As I was enjoying my morning coffee, I knew my friends were on their way home. They have to take different routes, on different schedules, but they will end up there together. Which means that I will have to learn how to love them from Far Away, a task seeming insurmountable so early in the day. My heart hurt for their absence.

In the grand scheme of life, people flow in and flow out. More recently, another family flowed into our lives. They, too, are remarkable in their own ways. We are starting to understand each other, learning each other's stories, and we are growing in friendship together. Without realizing it, I had scheduled a luncheon with them for today, the day I must accept the reality of Far Away, the day I must keep living Here instead of There.

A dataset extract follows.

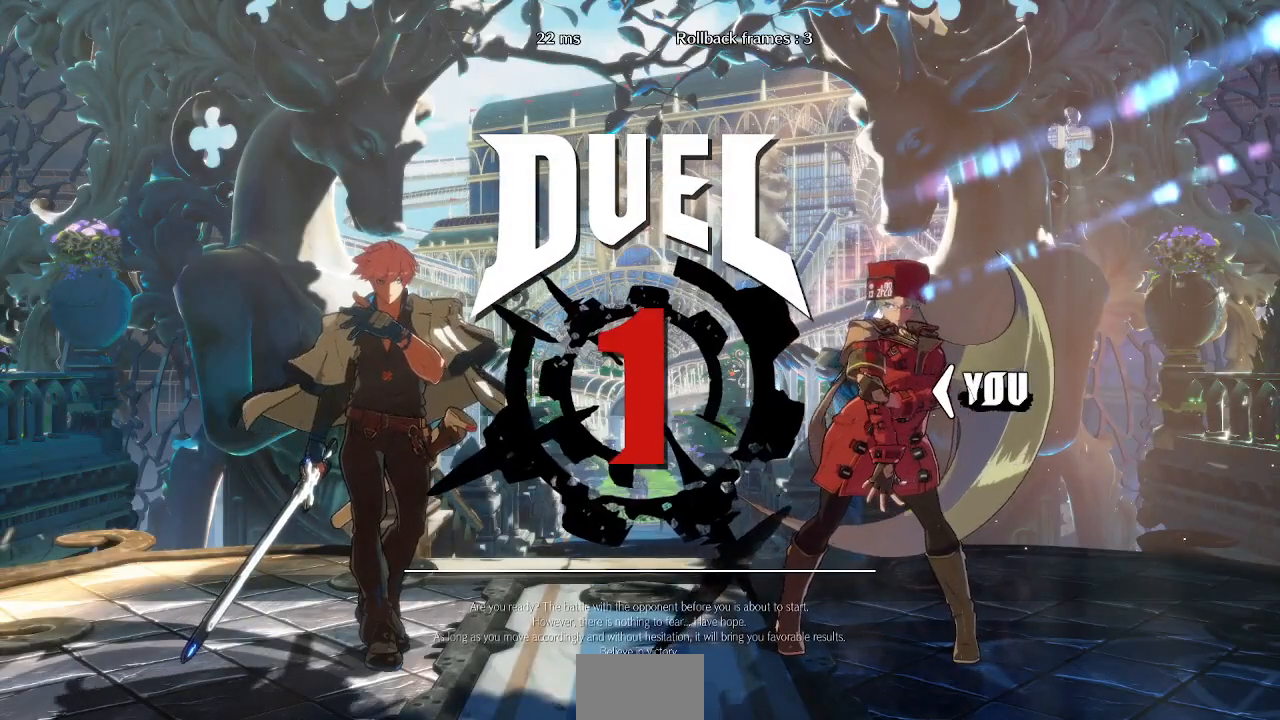
{"dt_ms": 500, "buttons": ["CROSS", "DPAD_UP", "DPAD_RIGHT"]}
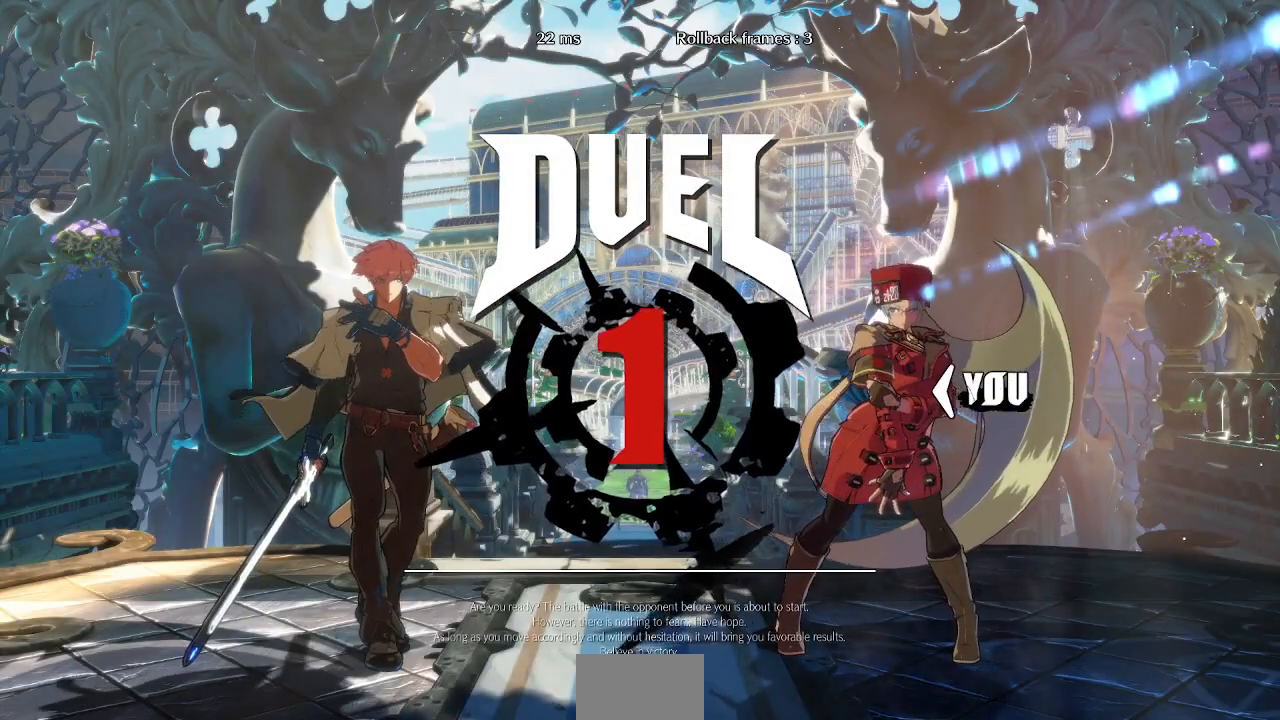
{"dt_ms": 500, "buttons": ["CROSS", "SQUARE", "R1", "DPAD_LEFT"]}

I panicked a little over the luncheon. I am desperately nervous when I invite others to sit at my table no matter how long (or well) I've known them. I do find it easier to deal with the anxiety the closer my relationship is with these companions - which means I had trouble getting past it today. I was serving an additional four people and struggled with being confident in meeting everyone's taste. In the end, I settled into a smorgasbord, piling my solid wooden tray with deli meats, cheeses, pickles, and crackers. I reached for the bread I had baked recently, and then set it back. In it's place, I picked up the fresh, inviting, wonderfully brown loaf my sister of heart had given me last night during our last scatter around the living room.

Everyone around my luncheon table had a piece of this bread. I had to fetch the loaf from the kitchen to slice more, and then I set the remnants of the loaf on the table beside me at a place of honor. I told my new friends about the bread baker and our fondness for her and her family. And while we snacked on bread topped according to personal style, we found again the flow of life. Bread from the hearth. It feeds the soul. It soothes the heart.

For this is a story about grief. And inside every story of grief, there is a story of healing. Maybe that healing is functional - just enough to get you through the day. But sometimes that healing feels like what was broken has been mended and is stronger than before.